Fuir la société des hommes
Au commencement il y a la fuite. Non pas une fuite subie ou lâche, mais une fuite active, le désir ardent de couper les ponts avec la société des hommes. Les premières lesbiennes qui s’installèrent en Oregon au début des années 1970 recherchaient « un sanctuaire bâti à l’écart du patriarcat urbain », leur idée était que, loin des villes, il serait possible de trouver « une nature pas encore écrite par la culture masculine ».
La fondation de communautés lesbiennes devait permettre de réinventer une vie en commun ouvertes aux sexualités minoritaires et aux amours entre femmes, loin de la violence physique et symbolique des hommes et des normes hétérosexuées. Pour autant, l’émancipation sexuelle n’y était pas pensée indépendamment d’une critique plus générale du capitalisme, de l’exploitation du travail et du consumérisme effréné.
Pour ces femmes, l’enjeu était aussi de travailler en commun la terre sur laquelle elles vivaient, de vivre des fruits de leur labeur et de promouvoir une culture viable écologiquement. La propriété privée y était soit abolie (comme à OWL Farm), soit subvertie dans un idéal de partage et de répartition des biens afin de pouvoir accueillir toutes les femmes sans distinction de ressources. Un véritable communisme concret, conjugué au féminin, a ainsi vu le jour, un communisme féministe qui se voulait en rupture sur tous les fronts avec le capitalisme et avec le patriarcat.
C’est le même désir d’une « vie profondément alternative » et d’un véritable « changement de paradigme » que partage Jeanne Burgart Goutal dans le récit de son voyage initiatique au cœur des pratiques écoféministes. Ce désir l’a mené au « Cantoyourte » de Sylvie Barbe, une ancienne baba cool qui avait fait le tour du monde avant de s’installer dans les Cévennes au cours des années 1990 pour vivre hors des sentiers battus et revendiquer une existence fondée sur le principe de la décroissance.
La vie en yourte lui a permis de vivre en marge de l’oppression patriarcale et de réaliser un mode de vie écoresponsable. Depuis, elle propose des stages écoféministes pour promouvoir ses pratiques et partager son expérience avec d’autres femmes.

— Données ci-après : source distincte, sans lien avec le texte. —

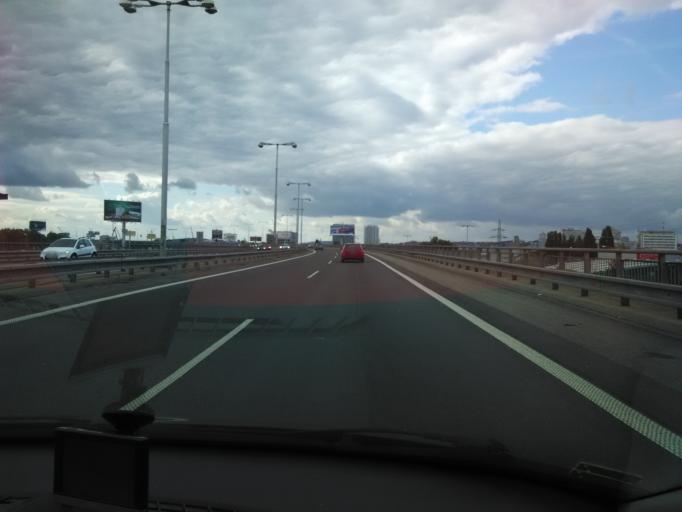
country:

C’est à l’un de ces stages – le stage « Femmes sauvages, femmes créatives » – qu’a participé Jeanne Burgart Goutal. Ces stages sont non-mixes, mais Sylvie Barbe pense le séparatisme comme une étape et non comme une finalité de la lutte féministe. « Pour les écoféministes, la non-mixité n’est pas une fin en soi. Elle n’est qu’un moyen transitoire de redéfinir les rôles et les rapports de sexes. Une couveuse à l’abri du patriarcat, qui désamorce nos habitudes ».
L’enjeu de ces stages séparatistes (entièrement gratuits) est de passer une semaine à l’écart de la vie moderne, au sein d’une communauté de femmes qui redécouvrent ainsi le sens de la sororité et la volonté de « re/sister » ensemble.
C’est aussi à des pratiques écoféministes en France que s’est intéressée Constance Rimlinger en enquêtant auprès de séparatistes lesbiennes. Là encore, le refus du consumérisme, le souci écologique et la possibilité de mener une existence non-mixe loin des codes du patriarcat sont des idées directrices.
L’exigence de rupture avec l’ordre social dominant n’est cependant pas à comprendre comme un fait héroïque. C’est bien plutôt dans les petits gestes et dans la vie quotidienne que la séparation se fait sentir. « Vivre dans une caravane qui ne ferme pas à clef et se promener de nuit sur un terrain éclairé simplement par le filet de lumière d’une frontale en se sentant parfaitement en sécurité, repiquer des tomates en short, sans être épilée et sans porter de soutien-gorge, semblent anecdotiques mais témoignent d’une transgression de l’ordre sexué ».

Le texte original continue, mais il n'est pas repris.